### Task brief
Write out the entire grant abstract below on bacterial mediators of postnatal growth in preterm infants, word for word.

### Supplied text
# Bacterial mediators of postnatal growth in preterm infants

> **NIH NIH R03** · DUKE UNIVERSITY · 2024 · $115,920

## Abstract

ABSTRACT
The intestinal microbiome is known to play an integral role in human nutrition and metabolism in adults, but
there remain large fundamental gaps in our understanding of the role of the microbiome in growth and
nutrition during infancy. Extremely preterm infants commonly experience poor growth and nutrient accretion
in the postnatal period, which is independently associated with adverse neurodevelopmental outcomes. Prior
work from the applicant demonstrates that extremely preterm infants with poor postnatal growth have
differences in the development of the microbiome that persist throughout the NICU period and are associated
with altered host metabolism. Further, preliminary findings from the applicant’s K23 project demonstrate that
neonatal gnotobiotic mice colonized by intestinal microbial communities from extremely preterm infants with
poor postnatal growth have lower weight and length gain than neonatal mice colonized by microbial
communities from infants with appropriate postnatal growth trajectories, suggesting that the microbiome is
causally related to postnatal growth. This proposal will build upon the applicant’s current K23 research to
identify specific bacterial mediators of these effects and test their potential to increase postnatal weight and
length gain in gnotobiotic mice colonized from birth with the microbiomes of preterm infants with poor
postnatal growth. Together with the K23 work, the proposed experiments will provide a tractable model and
strong foundational data to support a competitive R01 application focused on understanding the mechanisms
of microbial influences on postnatal growth and development. Further, this work has potential to lead to
discovery of new microbiome-targeted approaches to support healthy growth and nutrition in preterm infants
during a critical developmental period.

### Given entries
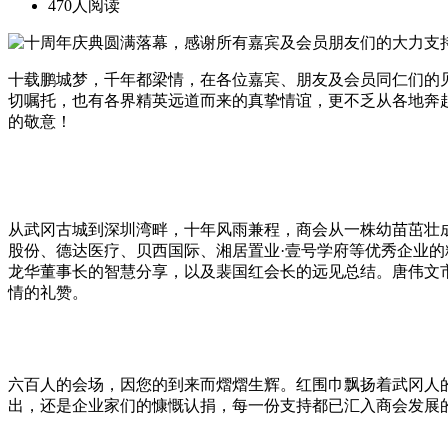
470人阅读
十载鹏城梦，千年都梁情，在各位嘉宾、朋友及会员同仁们的
切嘱托，也有各界精英远道而来的真挚情谊，更不乏从各地奔
的敬意！
从武冈古城到深圳湾畔，十年风雨兼程，商会从一株幼苗茁壮
股份、德达医疗、贝西国际、湘居置业·壹号学府等优秀企业
龙华董事长的智慧分享，以及裴国红会长的远见总结。唐伟文
情的礼赞。
六百人的会场，因您的到来而熠熠生辉。红围巾飘扬着武冈人
出，还是企业家们的慷慨认捐，每一份支持都已汇入商会发展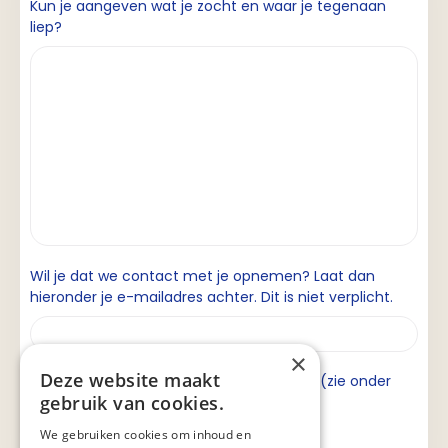
Kun je aangeven wat je zocht en waar je tegenaan
liep?
Wil je dat we contact met je opnemen? Laat dan
hieronder je e-mailadres achter. Dit is niet verplicht.
×
Deze website maakt
Ik ga akkoord met de privacyverklaring (zie onder
gebruik van cookies.
aan de pagina).
We gebruiken cookies om inhoud en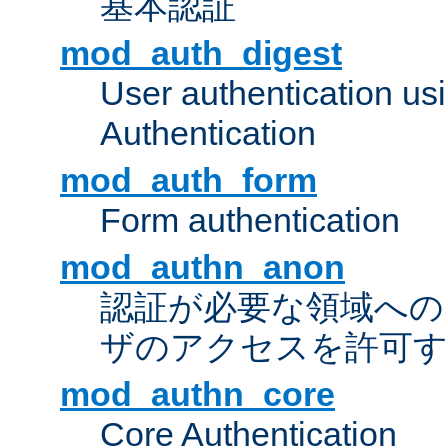
基本認証
mod_auth_digest
User authentication u
Authentication
mod_auth_form
Form authentication
mod_authn_anon
認証が必要な領域への "a
ザのアクセスを許可
mod_authn_core
Core Authentication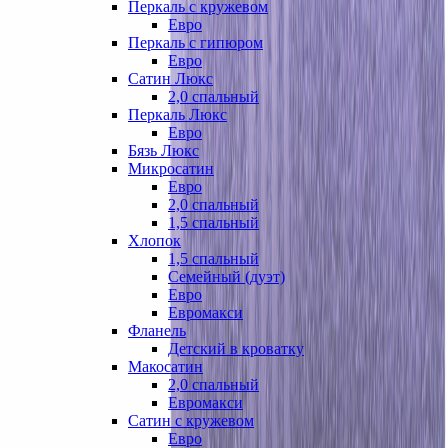
Перкаль с кружевом
Евро
Перкаль с гипюром
Евро
Сатин Люкс
2,0 спальный
Перкаль Люкс
Евро
Бязь Люкс
Микросатин
Евро
2,0 спальный
1,5 спальный
Хлопок
1,5 спальный
Семейный (дуэт)
Евро
Евромакси
Фланель
Детский в кроватку
Макосатин
2,0 спальный
Евромакси
Сатин с кружевом
Евро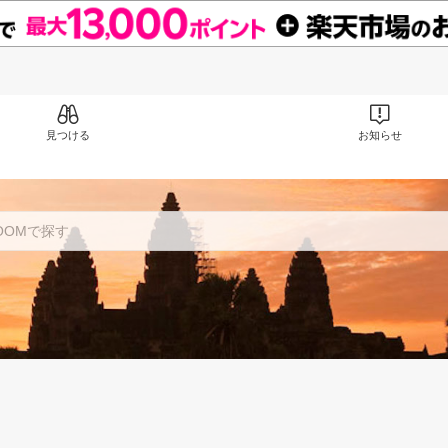
見つける
お知らせ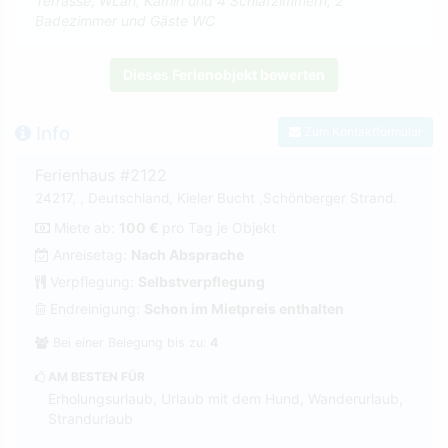
Terrasse, WLan, Kamin und 4 Schlafzimmern, 2
Badezimmer und Gäste WC
Dieses Ferienobjekt bewerten
Info
Zum Kontaktformular
Ferienhaus #2122
24217, , Deutschland, Kieler Bucht ,Schönberger Strand.
Miete ab:
100 €
pro Tag je Objekt
Anreisetag:
Nach Absprache
Verpflegung:
Selbstverpflegung
Endreinigung:
Schon im Mietpreis enthalten
Bei einer Belegung bis zu:
4
AM BESTEN FÜR
Erholungsurlaub, Urlaub mit dem Hund, Wanderurlaub,
Strandurlaub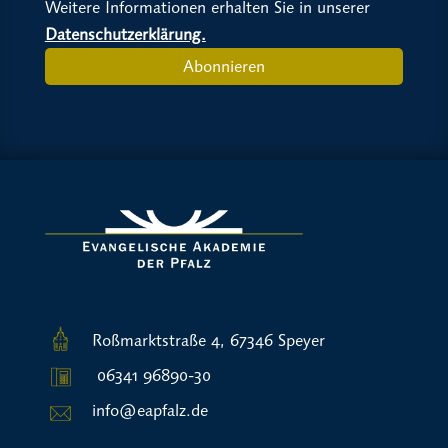
Weitere Informationen erhalten Sie in unserer
Datenschutzerklärung.
Abonnieren
Roßmarktstraße 4, 67346 Speyer
06341 96890-30
info@eapfalz.de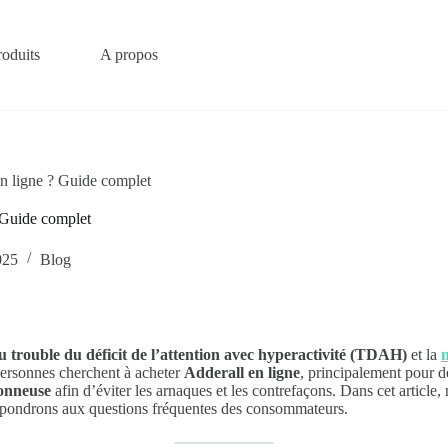
roduits
A propos
en ligne ? Guide complet
 Guide complet
025
Blog
u trouble du déficit de l’attention avec hyperactivité (TDAH)
et la
n
 personnes cherchent à acheter
Adderall en ligne
, principalement pour d
onneuse
afin d’éviter les arnaques et les contrefaçons. Dans cet article
épondrons aux questions fréquentes des consommateurs.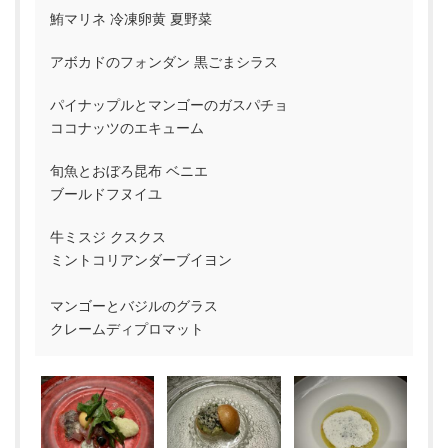
鮪マリネ 冷凍卵黄 夏野菜
アボカドのフォンダン 黒ごまシラス
パイナップルとマンゴーのガスパチョ
ココナッツのエキューム
旬魚とおぼろ昆布 ベニエ
ブールドフヌイユ
牛ミスジ クスクス
ミントコリアンダーブイヨン
マンゴーとバジルのグラス
クレームディプロマット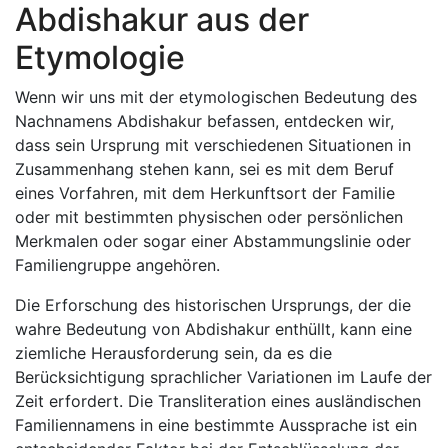
Abdishakur aus der
Etymologie
Wenn wir uns mit der etymologischen Bedeutung des
Nachnamens Abdishakur befassen, entdecken wir,
dass sein Ursprung mit verschiedenen Situationen in
Zusammenhang stehen kann, sei es mit dem Beruf
eines Vorfahren, mit dem Herkunftsort der Familie
oder mit bestimmten physischen oder persönlichen
Merkmalen oder sogar einer Abstammungslinie oder
Familiengruppe angehören.
Die Erforschung des historischen Ursprungs, der die
wahre Bedeutung von Abdishakur enthüllt, kann eine
ziemliche Herausforderung sein, da es die
Berücksichtigung sprachlicher Variationen im Laufe der
Zeit erfordert. Die Transliteration eines ausländischen
Familiennamens in eine bestimmte Aussprache ist ein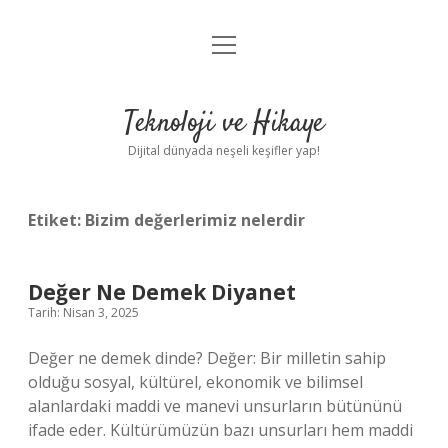
menüyü
Anasayfa
aç
Gizlilik Politikası
Teknoloji ve Hikaye
Yasal Uyarı
Dijital dünyada neşeli keşifler yap!
Hakkımızda
Etiket:
Bizim değerlerimiz nelerdir
Değer Ne Demek Diyanet
Tarih: Nisan 3, 2025
Değer ne demek dinde? Değer: Bir milletin sahip
olduğu sosyal, kültürel, ekonomik ve bilimsel
alanlardaki maddi ve manevi unsurların bütününü
ifade eder. Kültürümüzün bazı unsurları hem maddi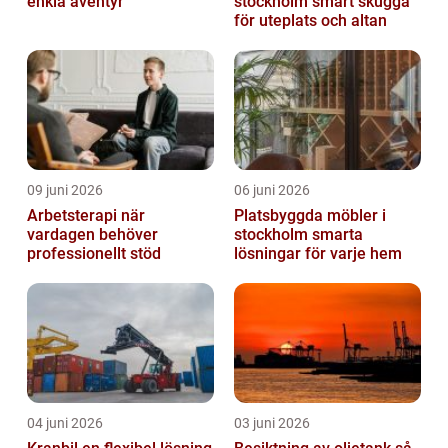
enkla äventyr
stockholm smart skugga
för uteplats och altan
09 juni 2026
06 juni 2026
Arbetsterapi när
Platsbyggda möbler i
vardagen behöver
stockholm smarta
professionellt stöd
lösningar för varje hem
04 juni 2026
03 juni 2026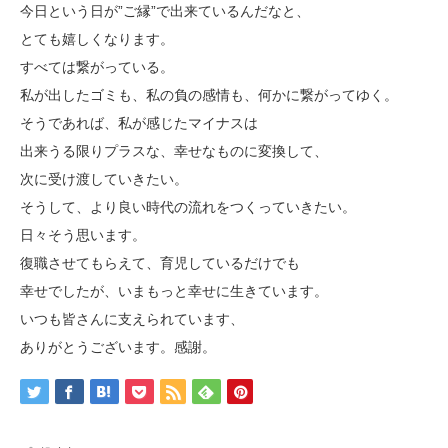
今日という日が”ご縁”で出来ているんだなと、
とても嬉しくなります。
すべては繋がっている。
私が出したゴミも、私の負の感情も、何かに繋がってゆく。
そうであれば、私が感じたマイナスは
出来うる限りプラスな、幸せなものに変換して、
次に受け渡していきたい。
そうして、より良い時代の流れをつくっていきたい。
日々そう思います。
復職させてもらえて、育児しているだけでも
幸せでしたが、いまもっと幸せに生きています。
いつも皆さんに支えられています、
ありがとうございます。感謝。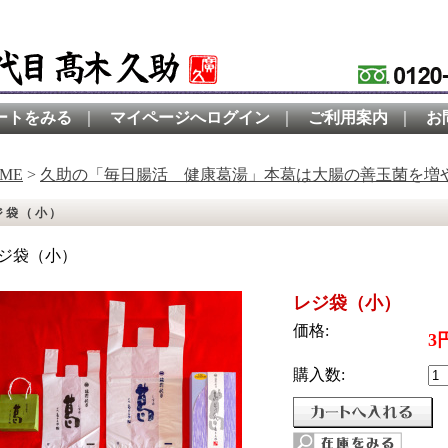
ートをみる
｜
マイページへログイン
｜
ご利用案内
｜
お
ME
>
久助の「毎日腸活 健康葛湯」本葛は大腸の善玉菌を増
ジ袋（小）
ジ袋（小）
レジ袋（小）
価格:
3
購入数: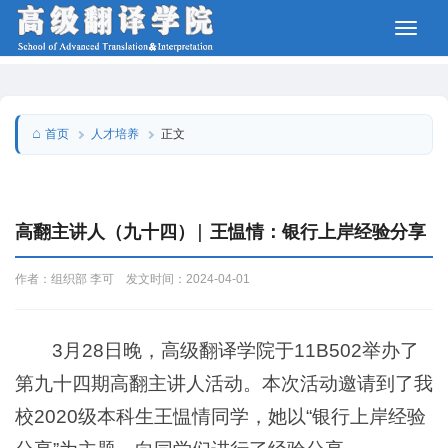
人才培养
首页
正文
高翻主讲人（九十四）| 王愠情：银行上岸经验分享
作者：组织部 李可 发文时间：2024-04-01
3月28日晚，高级翻译学院于11B502举办了
第九十四期高翻主讲人活动。本次活动邀请到了我
校2020级本科生王愠情同学，她以“银行上岸经验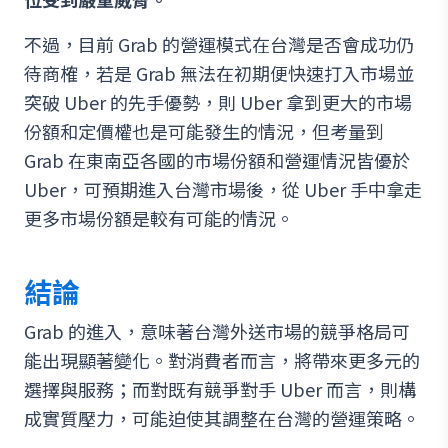
不過，目前 Grab 的營運模式在台灣是否會成功仍
待商榷，若是 Grab 無法在初期便快速打入市場並
突破 Uber 的先手優勢，則 Uber 拿到更大的市場
份額和定價權也是可能發生的情況，但考量到
Grab 在東南亞各國的市場份額和營運情況皆優於
Uber，可預期進入台灣市場後，從 Uber 手中拿走
更多市場份額是較有可能的情況。
結論
Grab 的進入，意味著台灣外送市場的競爭格局可
能出現顯著變化。對消費者而言，將帶來更多元的
選擇與服務；而對既有競爭對手 Uber 而言，則構
成實質壓力，可能迫使其調整在台灣的營運策略。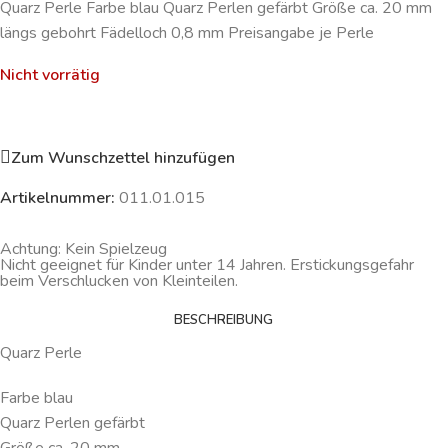
Quarz Perle Farbe blau Quarz Perlen gefärbt Größe ca. 20 mm
längs gebohrt Fädelloch 0,8 mm Preisangabe je Perle
Nicht vorrätig
Zum Wunschzettel hinzufügen
Artikelnummer:
011.01.015
Achtung: Kein Spielzeug
Nicht geeignet für Kinder unter 14 Jahren. Erstickungsgefahr
beim Verschlucken von Kleinteilen.
BESCHREIBUNG
Quarz Perle
Farbe blau
Quarz Perlen gefärbt
Größe ca. 20 mm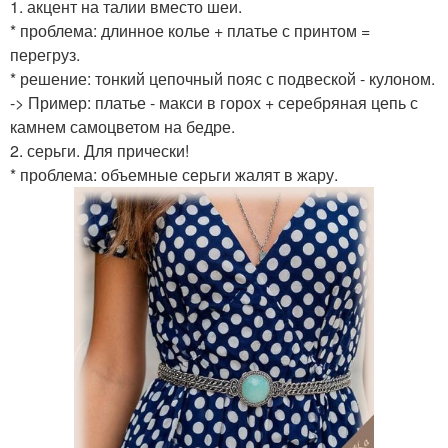
1. акцент на талии вместо шеи.
* проблема: длинное колье + платье с принтом =
перегруз.
* решение: тонкий цепочный пояс с подвеской - кулоном.
-> Пример: платье - макси в горох + серебряная цепь с
камнем самоцветом на бедре.
2. серьги. Для прически!
* проблема: объемные серьги жалят в жару.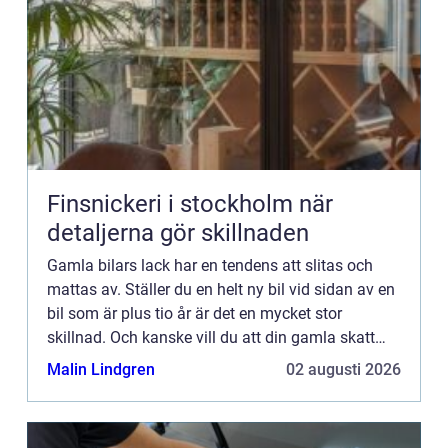
Finsnickeri i stockholm när
detaljerna gör skillnaden
Gamla bilars lack har en tendens att slitas och
mattas av. Ställer du en helt ny bil vid sidan av en
bil som är plus tio år är det en mycket stor
skillnad. Och kanske vill du att din gamla skatt
ska få glänsa i solens sken, precis som alla nya
Malin Lindgren
02 augusti 2026
bilar ...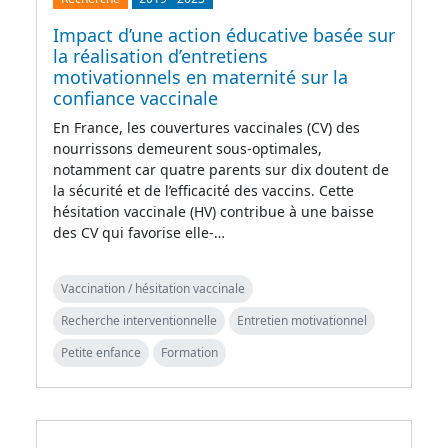
Impact d’une action éducative basée sur
la réalisation d’entretiens
motivationnels en maternité sur la
confiance vaccinale
En France, les couvertures vaccinales (CV) des
nourrissons demeurent sous-optimales,
notamment car quatre parents sur dix doutent de
la sécurité et de l’efficacité des vaccins. Cette
hésitation vaccinale (HV) contribue à une baisse
des CV qui favorise elle-…
Vaccination / hésitation vaccinale
Recherche interventionnelle
Entretien motivationnel
Petite enfance
Formation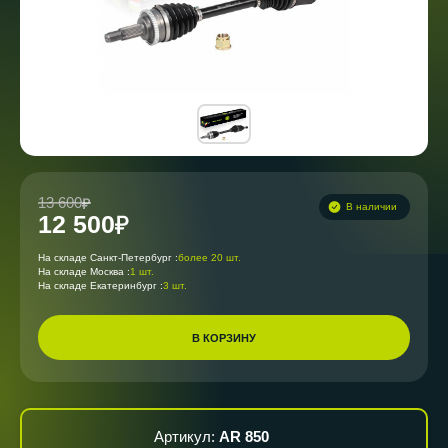
13 600
В наличии
12 500
На складе Санкт-Петербург :
более 20 шт.
На складе Москва :
1 шт.
На складе Екатеринбург :
3 шт.
В КОРЗИНУ
Артикул:
AR 850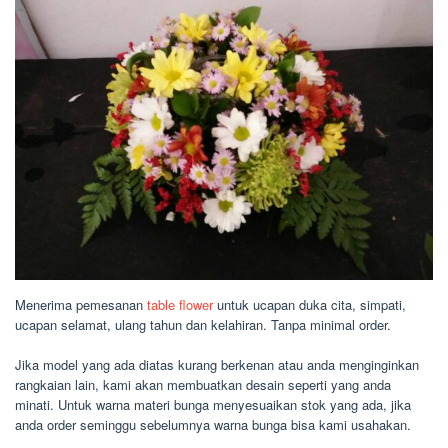
Menerima pemesanan
table flower
untuk ucapan duka cita, simpati,
ucapan selamat, ulang tahun dan kelahiran. Tanpa minimal order.
Jika model yang ada diatas kurang berkenan atau anda menginginkan
rangkaian lain, kami akan membuatkan desain seperti yang anda
minati. Untuk warna materi bunga menyesuaikan stok yang ada, jika
anda order seminggu sebelumnya warna bunga bisa kami usahakan.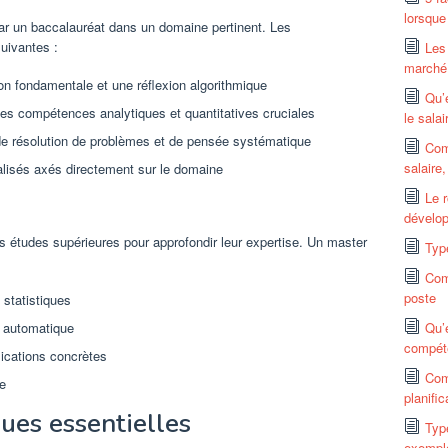
lorsque
 un baccalauréat dans un domaine pertinent. Les
suivantes :
Les
marché 
on fondamentale et une réflexion algorithmique
Qu’
des compétences analytiques et quantitatives cruciales
le sala
de résolution de problèmes et de pensée systématique
Com
salaire
lisés axés directement sur le domaine
Le r
dévelop
 études supérieures pour approfondir leur expertise. Un master
Typ
Com
poste
statistiques
e automatique
Qu’
compéte
ications concrètes
Com
ie
planific
es essentielles
Typ
exempl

### Result of the task
# Bacterial mediators of postnatal growth in preterm infants

> **NIH NIH R03** · DUKE UNIVERSITY · 2024 · $115,920

## Abstract

ABSTRACT
The intestinal microbiome is known to play an integral role in human nutrition and metabolism in adults, but
there remain large fundamental gaps in our understanding of the role of the microbiome in growth and
nutrition during infancy. Extremely preterm infants commonly experience poor growth and nutrient accretion
in the postnatal period, which is independently associated with adverse neurodevelopmental outcomes. Prior
work from the applicant demonstrates that extremely preterm infants with poor postnatal growth have
differences in the development of the microbiome that persist throughout the NICU period and are associated
with altered host metabolism. Further, preliminary findings from the applicant’s K23 project demonstrate that
neonatal gnotobiotic mice colonized by intestinal microbial communities from extremely preterm infants with
poor postnatal growth have lower weight and length gain than neonatal mice colonized by microbial
communities from infants with appropriate postnatal growth trajectories, suggesting that the microbiome is
causally related to postnatal growth. This proposal will build upon the applicant’s current K23 research to
identify specific bacterial mediators of these effects and test their potential to increase postnatal weight and
length gain in gnotobiotic mice colonized from birth with the microbiomes of preterm infants with poor
postnatal growth. Together with the K23 work, the proposed experiments will provide a tractable model and
strong foundational data to support a competitive R01 application focused on understanding the mechanisms
of microbial influences on postnatal growth and development. Further, this work has potential to lead to
discovery of new microbiome-targeted approaches to support healthy growth and nutrition in preterm infants
during a critical developmental period.